The proximal tubular epithelium has some capacity for repair following injury; however, the cells responsible for this reparative response and the mechanisms involved have not been fully elucidated. Using genetic lineage tracing, researchers now show that acutely injured, dedifferentiated proximal tubule epithelial cells (PTECs) undergo proliferative expansion and contribute to repair in a process involving EGFR–FOXM1 signalling. “Our results suggest that all injured PTECs have an equivalent capacity to repair, and argue against the existence of a fixed intratubular population of progenitor cells,” says Benjamin Humphreys. “Our translational profiling reveals that these cells turn on genes related to proliferation, and identify the transcription factor FOXM1 — acting downstream of the EGFR pathway — as having a key role in this proliferative response,” adds Monica Chang-Panesso.

Credit: Lara Crow/Springer Nature Limited

To assess the reparative capacity of injured, dedifferentiated PTECs, Chang-Panesso and colleagues developed a Kim1-GFPCreERt2 knock-in mouse line, enabling lineage tracing and translational profiling of injured PTECs by crossing with other reporter mice. KIM1 is undetectable in healthy PTECs but is rapidly induced in response to injury, allowing the researchers to determine the fate of individual, injured Kim1+ PTECs. “The ability to track the fate of injured cells, and quantitate the fraction that go onto successful repair versus those that fail to repair, is a completely new and highly valuable approach to better understand successful rather than failed repair in relation to the transition of acute injury to chronic kidney disease,” explains Humphreys.

Lineage tracing of genetically labelled cells revealed clonal expansion of Kim1+ cells up to 14 days after ischaemia–reperfusion injury (IRI). This expansion coincided with indices of renal recovery, indicative of a proliferative repair process. Further analyses showed that although the majority of labelled PTECs underwent complete repair, approximately 15% of labelled cells showed evidence of persistent injury, indicative of an incomplete repair process.

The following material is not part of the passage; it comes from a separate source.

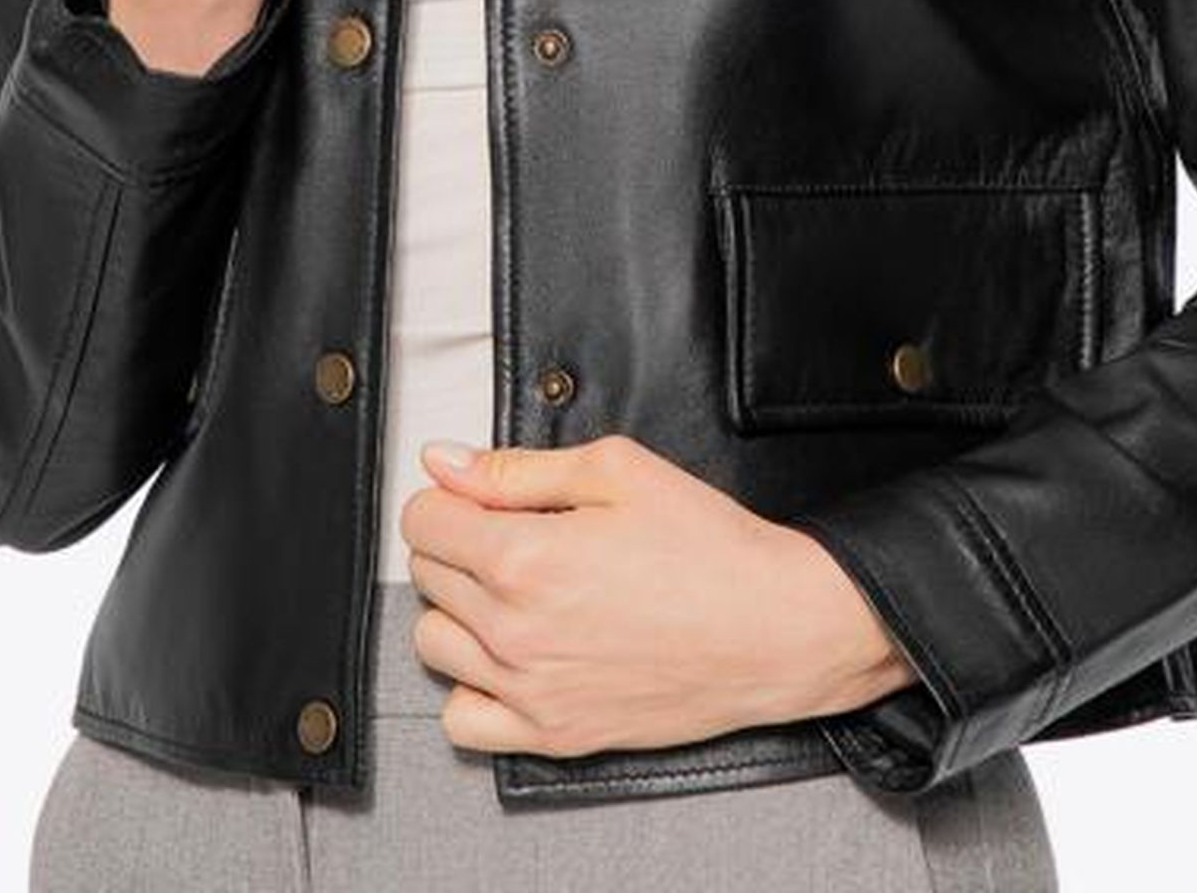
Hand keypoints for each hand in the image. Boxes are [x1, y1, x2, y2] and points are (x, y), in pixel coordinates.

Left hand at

The researchers then performed transcriptional profiling of Kim1+ PTECs to identify molecular processes involved in injury and repair. Analysis of differential gene expression patterns showed changes in the levels of 1,457 genes between day 2 and 7 following IRI, which subsequently returned towards baseline levels by day 14. Gene ontology analysis showed upregulation of genes involved in the cell cycle, DNA repair, the immune response and cilium assembly at day 7 compared with day 2. By contrast, genes that were upregulated by day 14 included those involved in cell transport and metabolic processes, indicating redifferentiation of these cells.

Foxm1, which is involved in cell cycle progression in high turnover organs, was one of the most highly upregulated transcription factors in injured PTECs. To assess its role, Chang-Panesso and colleagues used small interfering RNA to knockdown expression of FOXM1 in cultured human PTECs. Downregulation of FOXM1 resulted in impaired PTEC proliferation, suggesting this transcription factor is involved in cell cycle progression in PTECs. Inhibition of EGFR with the inhibitor erlotinib also suppressed expression of FOXM1 and its downstream targets in cultured human PTECs. Finally, administration of erlotinib following the induction of IRI in mice attenuated Foxm1 expression and cell proliferation in a strain-dependent manner, indicating that EGFR regulates Foxm1 expression after injury in vivo.

all injured PTECs have an equivalent capacity to repair

Chang-Panesso says that their findings provide additional evidence that the surviving injured tubular epithelial cells contribute to repair and define a transcriptional signature for successful versus failed repair. “We now want to gain a deeper understanding of the transcriptional changes occurring in these injured PTECs in order to identify therapeutic strategies that will accelerate successful repair and prevent maladaptive repair leading to fibrosis and chronic kidney disease after an episode of acute kidney injury,” she adds.